BEGIN Extracted data
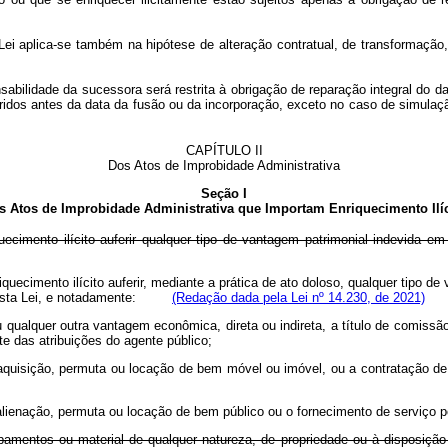
ta Lei aplica-se também na hipótese de alteração contratual, de transforma
abilidade da sucessora será restrita à obrigação de reparação integral do da
orridos antes da data da fusão ou da incorporação, exceto no caso de simu
CAPÍTULO II
Dos Atos de Improbidade Administrativa
Seção I
s Atos de Improbidade Administrativa que Importam Enriquecimento Ilíc
quecimento ilícito auferir qualquer tipo de vantagem patrimonial indevida 
iquecimento ilícito auferir, mediante a prática de ato doloso, qualquer tipo 
1º desta Lei, e notadamente:
(Redação dada pela Lei nº 14.230, de 2021)
ou qualquer outra vantagem econômica, direta ou indireta, a título de comissã
e das atribuições do agente público;
a aquisição, permuta ou locação de bem móvel ou imóvel, ou a contratação de 
a alienação, permuta ou locação de bem público ou o fornecimento de serviço po
quipamentos ou material de qualquer natureza, de propriedade ou à disposiç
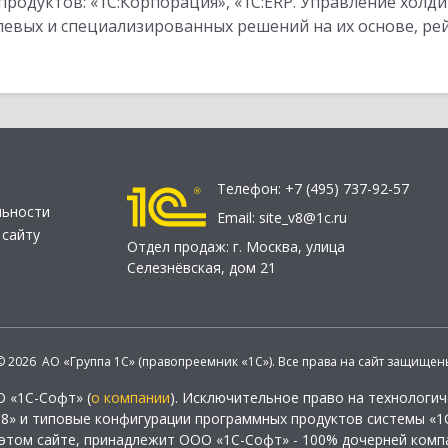
одуктов: «1С:Корпорация», «1С:ERP. Управление холди
слевых и специализированных решений на их основе, р
Телефон:
+7 (495) 737-92-57
льности
Email:
site_v8@1c.ru
 сайту
Отдел продаж:
г. Москва
,
улица
Селезнёвская, дом 21
© 2026 АО «Группа 1С» (правопреемник «1С»). Все права на сайт защищен
О «1С-Софт» (
о компании
). Исключительное право на технологи
 8» и типовые конфигурации программных продуктов системы «1С
этом сайте, принадлежит ООО «1С-Софт» - 100% дочерней комп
END Extracted data
Your instructions
Reproduce the complete set of records verbatim and omit the pictures.

Answer to the exercise
ta Lei aplica-se também na hipótese de alteração contratual, de transforma
abilidade da sucessora será restrita à obrigação de reparação integral do da
orridos antes da data da fusão ou da incorporação, exceto no caso de simu
CAPÍTULO II
Dos Atos de Improbidade Administrativa
Seção I
s Atos de Improbidade Administrativa que Importam Enriquecimento Ilíc
quecimento ilícito auferir qualquer tipo de vantagem patrimonial indevida 
iquecimento ilícito auferir, mediante a prática de ato doloso, qualquer tipo 
1º desta Lei, e notadamente:
(Redação dada pela Lei nº 14.230, de 2021)
ou qualquer outra vantagem econômica, direta ou indireta, a título de comissã
e das atribuições do agente público;
a aquisição, permuta ou locação de bem móvel ou imóvel, ou a contratação de 
a alienação, permuta ou locação de bem público ou o fornecimento de serviço po
quipamentos ou material de qualquer natureza, de propriedade ou à disposiç
одуктов: «1С:Корпорация», «1С:ERP. Управление холди
слевых и специализированных решений на их основе, р
Телефон:
+7 (495) 737-92-57
льности
Email:
site_v8@1c.ru
 сайту
Отдел продаж:
г. Москва
,
улица
Селезнёвская, дом 21
© 2026 АО «Группа 1С» (правопреемник «1С»). Все права на сайт защищен
О «1С-Софт» (
о компании
). Исключительное право на технологи
 8» и типовые конфигурации программных продуктов системы «1С
этом сайте, принадлежит ООО «1С-Софт» - 100% дочерней комп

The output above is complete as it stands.